¶How not to optimize with assembly language
Time to imitate Alex Papadimoulis.
While researching some algorithms on the web, I saw a forum poster "optimize" a routine written in a high-level language into assembly language. I won't post the whole function, but here's part of it:
; s1 = seed & 0xFFFF
xor eax, eax
add eax, seed
mov ebx, eax
and eax, 0FFFFh
mov eax, ebx
mov s1, eax
; s2 = (seed / 65536) & 0xFFFF
mov eax, seed
mov ebx, 10000h
xor edx, edx
div ebx
and eax, 0FFFFh
mov s2, eax
Now, I like assembly language, and the asm code is indeed correct compared to the original high-level code. However, it's a perfect example of a bad use of assembly language to optimize. Looking at it, there are a ton of missed opportunities, such as changing the divide to a shift, removing the and operation that's a no-op, and so on. Well, except that the statement immediately before the block is this:
mov seed, 1
Basically, the fragment above computes two constant expressions -- and no, there isn't a branch target in between.

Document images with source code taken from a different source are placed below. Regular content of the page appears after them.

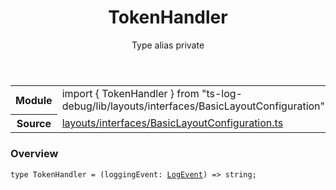 <header class="symbol-info-header">    <h1 id="tokenhandler">TokenHandler</h1>    <label class="symbol-info-type-label type">Type alias</label>    <label class="api-type-label private">private</label>  </header>
<section class="symbol-info">      <table class="is-full-width">        <tbody>        <tr>          <th>Module</th>          <td>            <div class="lang-typescript">                <span class="token keyword">import</span> { TokenHandler }                 <span class="token keyword">from</span>                 <span class="token string">"ts-log-debug/lib/layouts/interfaces/BasicLayoutConfiguration"</span>                            </div>          </td>        </tr>        <tr>          <th>Source</th>          <td>            <a href="https://github.com/romakita/log-debug/blob/v4.0.1/src/layouts/interfaces/BasicLayoutConfiguration.ts#L0-L0">                layouts/interfaces/BasicLayoutConfiguration.ts            </a>        </td>        </tr>                </tbody>      </table>    </section>

### Overview

<pre><code class="typescript-lang">type TokenHandler = <span class="token punctuation">(</span>loggingEvent<span class="token punctuation">:</span> <a href="#api/common/core/logevent"><span class="token">LogEvent</span></a><span class="token punctuation">)</span> => <span class="token keyword">string</span><span class="token punctuation">;</span></code></pre>

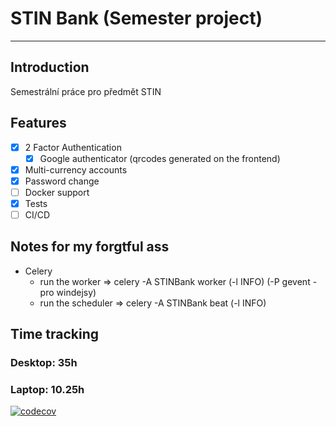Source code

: # STIN Bank (Semester project)
***
## Introduction
Semestrální práce pro předmět STIN

## Features
- [x] 2 Factor Authentication
  - [x] Google authenticator (qrcodes generated on the frontend)
- [x] Multi-currency accounts
- [x] Password change
- [ ] Docker support
- [x] Tests
- [ ] CI/CD

## Notes for my forgtful ass
- Celery
  - run the worker => celery -A STINBank worker (-l INFO) (-P gevent - pro windejsy)
  - run the scheduler => celery -A STINBank beat (-l INFO)

## Time tracking
### Desktop: 35h
### Laptop: 10.25h

[![codecov](https://codecov.io/gh/Pzdrs/STIN-bank/branch/develop/graph/badge.svg?token=CW5L04S0IJ)](https://codecov.io/gh/Pzdrs/STIN-bank)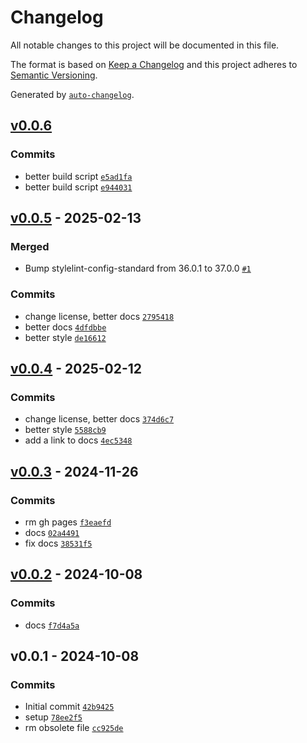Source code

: # Changelog

All notable changes to this project will be documented in this file.

The format is based on [Keep a Changelog](https://keepachangelog.com/en/1.0.0/)
and this project adheres to [Semantic Versioning](https://semver.org/spec/v2.0.0.html).

Generated by [`auto-changelog`](https://github.com/CookPete/auto-changelog).

## [v0.0.6](https://github.com/substrate-system/a11y/compare/v0.0.5...v0.0.6)

### Commits

- better build script [`e5ad1fa`](https://github.com/substrate-system/a11y/commit/e5ad1fa70b618eaea98ec56112632fa14b34836f)
- better build script [`e944031`](https://github.com/substrate-system/a11y/commit/e9440311cef3cfaf859665ccbab68dc4ea3b058f)

## [v0.0.5](https://github.com/substrate-system/a11y/compare/v0.0.4...v0.0.5) - 2025-02-13

### Merged

- Bump stylelint-config-standard from 36.0.1 to 37.0.0 [`#1`](https://github.com/substrate-system/a11y/pull/1)

### Commits

- change license, better docs [`2795418`](https://github.com/substrate-system/a11y/commit/2795418ee18b09a710290539396937bdf1159fea)
- better docs [`4dfdbbe`](https://github.com/substrate-system/a11y/commit/4dfdbbe7dbedf5878d2683f366871ed6dc4433e5)
- better style [`de16612`](https://github.com/substrate-system/a11y/commit/de166121820154a93732fc2d7b59a129d8340ae2)

## [v0.0.4](https://github.com/substrate-system/a11y/compare/v0.0.3...v0.0.4) - 2025-02-12

### Commits

- change license, better docs [`374d6c7`](https://github.com/substrate-system/a11y/commit/374d6c703bde1ee5a89d50c28d9805a55f354bf6)
- better style [`5588cb9`](https://github.com/substrate-system/a11y/commit/5588cb9a88fd8ae7b4c77f659434300fd8b1e788)
- add a link to docs [`4ec5348`](https://github.com/substrate-system/a11y/commit/4ec5348110efd3e87aac48b2be52529f3376ee35)

## [v0.0.3](https://github.com/substrate-system/a11y/compare/v0.0.2...v0.0.3) - 2024-11-26

### Commits

- rm gh pages [`f3eaefd`](https://github.com/substrate-system/a11y/commit/f3eaefd1689e45118bd3092fc145dbcb398b8c3b)
- docs [`02a4491`](https://github.com/substrate-system/a11y/commit/02a4491a0a8b83a6e5dd9980606244ce14741d3c)
- fix docs [`38531f5`](https://github.com/substrate-system/a11y/commit/38531f593d126935073407f6a3caecb945fb8011)

## [v0.0.2](https://github.com/substrate-system/a11y/compare/v0.0.1...v0.0.2) - 2024-10-08

### Commits

- docs [`f7d4a5a`](https://github.com/substrate-system/a11y/commit/f7d4a5a36cc2285e2322574ac0775113965cb510)

## v0.0.1 - 2024-10-08

### Commits

- Initial commit [`42b9425`](https://github.com/substrate-system/a11y/commit/42b942526b65bc9166894d360b2af54729e206b9)
- setup [`78ee2f5`](https://github.com/substrate-system/a11y/commit/78ee2f511f93bcd75c97b3365eea88098c25eec9)
- rm obsolete file [`cc925de`](https://github.com/substrate-system/a11y/commit/cc925de250df0e33cc2e91b57204bbcd7a01c6b8)
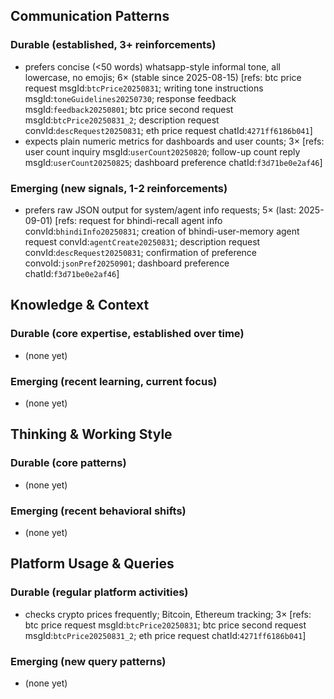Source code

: ## Communication Patterns
### Durable (established, 3+ reinforcements)
- prefers concise (<50 words) whatsapp-style informal tone, all lowercase, no emojis; 6× (stable since 2025-08-15) [refs: btc price request msgId:`btcPrice20250831`; writing tone instructions msgId:`toneGuidelines20250730`; response feedback msgId:`feedback20250801`; btc price second request msgId:`btcPrice20250831_2`; description request convId:`descRequest20250831`; eth price request chatId:`4271ff6186b041`]
- expects plain numeric metrics for dashboards and user counts; 3× [refs: user count inquiry msgId:`userCount20250820`; follow-up count reply msgId:`userCount20250825`; dashboard preference chatId:`f3d71be0e2af46`]

### Emerging (new signals, 1-2 reinforcements)
- prefers raw JSON output for system/agent info requests; 5× (last: 2025-09-01) [refs: request for bhindi-recall agent info convId:`bhindiInfo20250831`; creation of bhindi-user-memory agent request convId:`agentCreate20250831`; description request convId:`descRequest20250831`; confirmation of preference convoId:`jsonPref20250901`; dashboard preference chatId:`f3d71be0e2af46`]

## Knowledge & Context
### Durable (core expertise, established over time)
- (none yet)

### Emerging (recent learning, current focus)
- (none yet)

## Thinking & Working Style
### Durable (core patterns)
- (none yet)

### Emerging (recent behavioral shifts)
- (none yet)

## Platform Usage & Queries
### Durable (regular platform activities)
- checks crypto prices frequently; Bitcoin, Ethereum tracking; 3× [refs: btc price request msgId:`btcPrice20250831`; btc price second request msgId:`btcPrice20250831_2`; eth price request chatId:`4271ff6186b041`]

### Emerging (new query patterns)
- (none yet)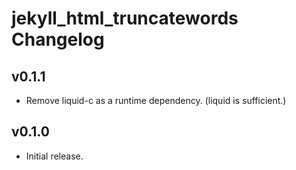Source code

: # jekyll_html_truncatewords Changelog

## v0.1.1

* Remove liquid-c as a runtime dependency. (liquid is sufficient.)

## v0.1.0

* Initial release.
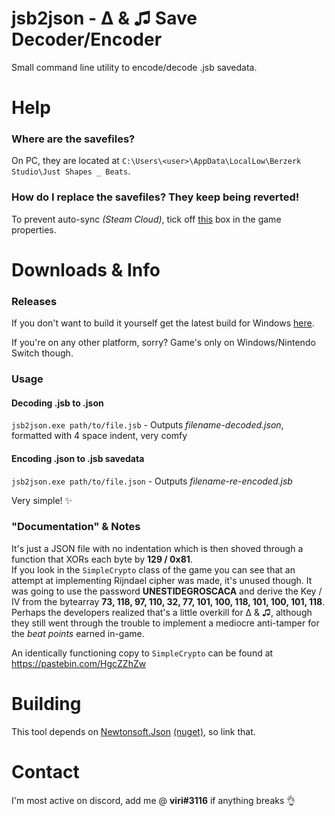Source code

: # jsb2json - Δ & ♫ Save Decoder/Encoder

Small command line utility to encode/decode .jsb savedata.

# Help
### Where are the savefiles?
On PC, they are located at `C:\Users\<user>\AppData\LocalLow\Berzerk Studio\Just Shapes _ Beats`.

### How do I replace the savefiles? They keep being reverted!
To prevent auto-sync *(Steam Cloud)*, tick off [this](https://i.imgur.com/JEzIfez.png) box in the game properties.

# Downloads & Info
### Releases
If you don't want to build it yourself get the latest build for Windows [here](https://github.com/notviri/jsb2json/releases/download/v1.0/jsb2json.exe).
  
If you're on any other platform, sorry? Game's only on Windows/Nintendo Switch though.

### Usage

#### Decoding .jsb to .json
`jsb2json.exe path/to/file.jsb` - Outputs *filename-decoded.json*, formatted with 4 space indent, very comfy

#### Encoding .json to .jsb savedata

`jsb2json.exe path/to/file.json` - Outputs *filename-re-encoded.jsb*

Very simple! ✨

### "Documentation" & Notes
It's just a JSON file with no indentation which is then shoved through a function that XORs each byte by **129 / 0x81**.  
If you look in the `SimpleCrypto` class of the game you can see that 
an attempt at implementing Rijndael cipher was made, it's unused though.
It was going to use the password **UNESTIDEGROSCACA** and derive the Key / IV from the bytearray 
**73, 118, 97, 110, 32, 77, 101, 100, 118, 101, 100, 101, 118**. 
Perhaps the developers realized that's a little overkill for Δ & ♫, 
although they still went through the trouble to implement a mediocre anti-tamper for the *beat points* earned in-game.
  
An identically functioning copy to `SimpleCrypto` can be found at https://pastebin.com/HgcZZhZw

# Building
This tool depends on [Newtonsoft.Json](https://github.com/JamesNK/Newtonsoft.Json) [(nuget)](https://www.nuget.org/packages/Newtonsoft.Json/), so link that.

# Contact
I'm most active on discord, add me @ **viri#3116** if anything breaks 👌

And actually, due to a bug, the code wouldn't actually work otherwise. (Hint: Errant mov.) Makes you wonder why the coder didn't just use this:
mov s1, 1
mov s2, 0
The rest of the translated function, by the way, was equally faithful and awful. The worst part was that the original source had a big comment block indicating how the algorithm could be easily sped up by an order of magnitude, which was of course ignored.
If you're going to go to assembly language for speed, your job is to optimize based on knowledge that the compiler lacks, such as restricted values in data, and not to act as a really slow compiler with no optimizer. Merely translating a routine verbatim into asm (and in this case, really bad asm) is a total waste of time.